Un giorno nel Compro Oro di Campomaggiore a Centocelle si presenta un’anziana signora con talmente tanto oro da vendere che lui si fa prestare in poche ore tutti i soldi che può da familiari, amici e conoscenti. Non voleva perdere il cliente. Oggi mostra il registro di allora: a ogni pagina sono transazioni da 6mila euro, o 2.500, o moltissime da 990 perché chi vende vuole uscire dal negozio con il denaro contante in mano e il governo di Mario Monti lo ha appena limitato a mille euro.
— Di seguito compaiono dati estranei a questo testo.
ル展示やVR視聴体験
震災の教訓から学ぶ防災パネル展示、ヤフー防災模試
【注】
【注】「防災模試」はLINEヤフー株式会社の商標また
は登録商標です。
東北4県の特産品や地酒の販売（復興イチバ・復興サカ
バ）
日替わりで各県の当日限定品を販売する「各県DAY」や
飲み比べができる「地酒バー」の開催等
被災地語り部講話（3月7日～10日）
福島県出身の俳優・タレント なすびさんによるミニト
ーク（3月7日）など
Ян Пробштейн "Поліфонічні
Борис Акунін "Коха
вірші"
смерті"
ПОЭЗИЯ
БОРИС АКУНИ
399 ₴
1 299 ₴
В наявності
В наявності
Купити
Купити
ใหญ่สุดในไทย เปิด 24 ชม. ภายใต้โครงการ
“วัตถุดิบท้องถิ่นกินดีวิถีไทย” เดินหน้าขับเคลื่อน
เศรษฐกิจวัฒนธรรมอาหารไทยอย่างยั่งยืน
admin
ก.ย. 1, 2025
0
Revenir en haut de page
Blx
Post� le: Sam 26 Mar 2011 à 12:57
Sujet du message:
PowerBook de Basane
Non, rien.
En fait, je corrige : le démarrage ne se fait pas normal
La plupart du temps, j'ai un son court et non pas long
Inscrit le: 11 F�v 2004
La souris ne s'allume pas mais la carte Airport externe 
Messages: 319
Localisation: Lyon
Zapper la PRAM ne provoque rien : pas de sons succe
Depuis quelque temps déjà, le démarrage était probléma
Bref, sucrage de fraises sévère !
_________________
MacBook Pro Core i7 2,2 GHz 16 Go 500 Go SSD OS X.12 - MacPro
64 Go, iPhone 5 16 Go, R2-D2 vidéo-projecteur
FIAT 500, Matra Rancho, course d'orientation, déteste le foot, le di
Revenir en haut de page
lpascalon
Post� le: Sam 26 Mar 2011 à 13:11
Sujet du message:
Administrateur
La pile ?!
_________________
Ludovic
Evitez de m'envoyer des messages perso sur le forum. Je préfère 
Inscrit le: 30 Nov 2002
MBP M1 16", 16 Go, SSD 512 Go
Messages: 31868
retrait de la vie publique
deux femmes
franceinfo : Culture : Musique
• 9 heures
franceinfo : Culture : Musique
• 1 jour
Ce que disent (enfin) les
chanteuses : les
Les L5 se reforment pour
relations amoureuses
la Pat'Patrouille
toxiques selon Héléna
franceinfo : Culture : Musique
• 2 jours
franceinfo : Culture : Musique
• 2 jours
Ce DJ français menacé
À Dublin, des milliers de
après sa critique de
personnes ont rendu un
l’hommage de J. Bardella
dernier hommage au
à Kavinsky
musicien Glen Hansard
Altri tempi. Gli ex negozianti in carne, giocattoli o sartoria, gli ex funzionari di Alitalia, gli ex impiegati licenziati che hanno reinvestito la liquidazione o i criminali in servizio permanente, grandi e piccoli, avevano aperto i Compro Oro nelle periferie d’Italia, ma hanno perso di vista i grandi spostamenti globali. Solo nel 2013, la Federal Reserve ha stampato e immesso sui mercati finanziari circa mille miliardi di dollari per favorire la ripresa e la Banca del Giappone l’ha imitata con l’equivalente di circa cinquecento miliardi. La liquidità delle banche centrali e gli accennidi rinascita negli Stati Uniti ha sospinto in forte rialzo le Borse di New York, Tokyo e di quasi tutti gli altri i centri finanziari. Persino Piazza Affari ha chiuso in progresso per la prima volta da anni. È per questo che le banche e i grandi fondi d’investimento hanno venduto l’oro che cercavano negli anni del panico, per reinvestire in Borsa, infliggendo al metallo giallo il crollo più drastico degli ultimi 32 anni.
È questo l’ingranaggio in cui decine di minuscoli Compro Oro in Italia, Spagna o Grecia sono rimasti stritolati. David Campomaggiore ha notato che molti dei suoi concorrenti di quartiere tardavano ad adeguare i prezzi al ribasso dopo ogni caduta delle quotazioni. «Non s’informavano sulle decisioni della Fed», constata. Alcuni da allora hanno chiuso anche perché la clientela ha iniziato a vendere meno oro possibile: giusto quanto basta per pagare una bol-letta, o una rata dell’auto. Di questi tempi, al Golden Island di Ciampino spesso gli avventori vendono un orecchino e si tengono il secondo sperando che i prezzi risalgano. Può essere un segno che la morsa della recessione si sta allentando sugli italiani ma, forse perché sono in conflitto d’interessi, gli uomini dei Compro Oro non ci credono. «Ci sono ancora tanti gioielli in Italia — dice Nunzio Ragno — ma ormai sono rimasti in gran parte in mano a chi non ha bisogno di venderli».
David Campomaggiore ormai certi giorni fa affari da 15 euro o da 80. Una scatola d’argento, un anello della comunione. Ha reinvestito i guadagni degli anni scorsi aprendo un negozio da gommista e un distributore automatico di oggetti erotici in due periferie romane. Ma non perde fiducia. «Spero che questa crisi — dice — allontani chi è poco onesto e lasci in piedi solo noi, i professionisti seri».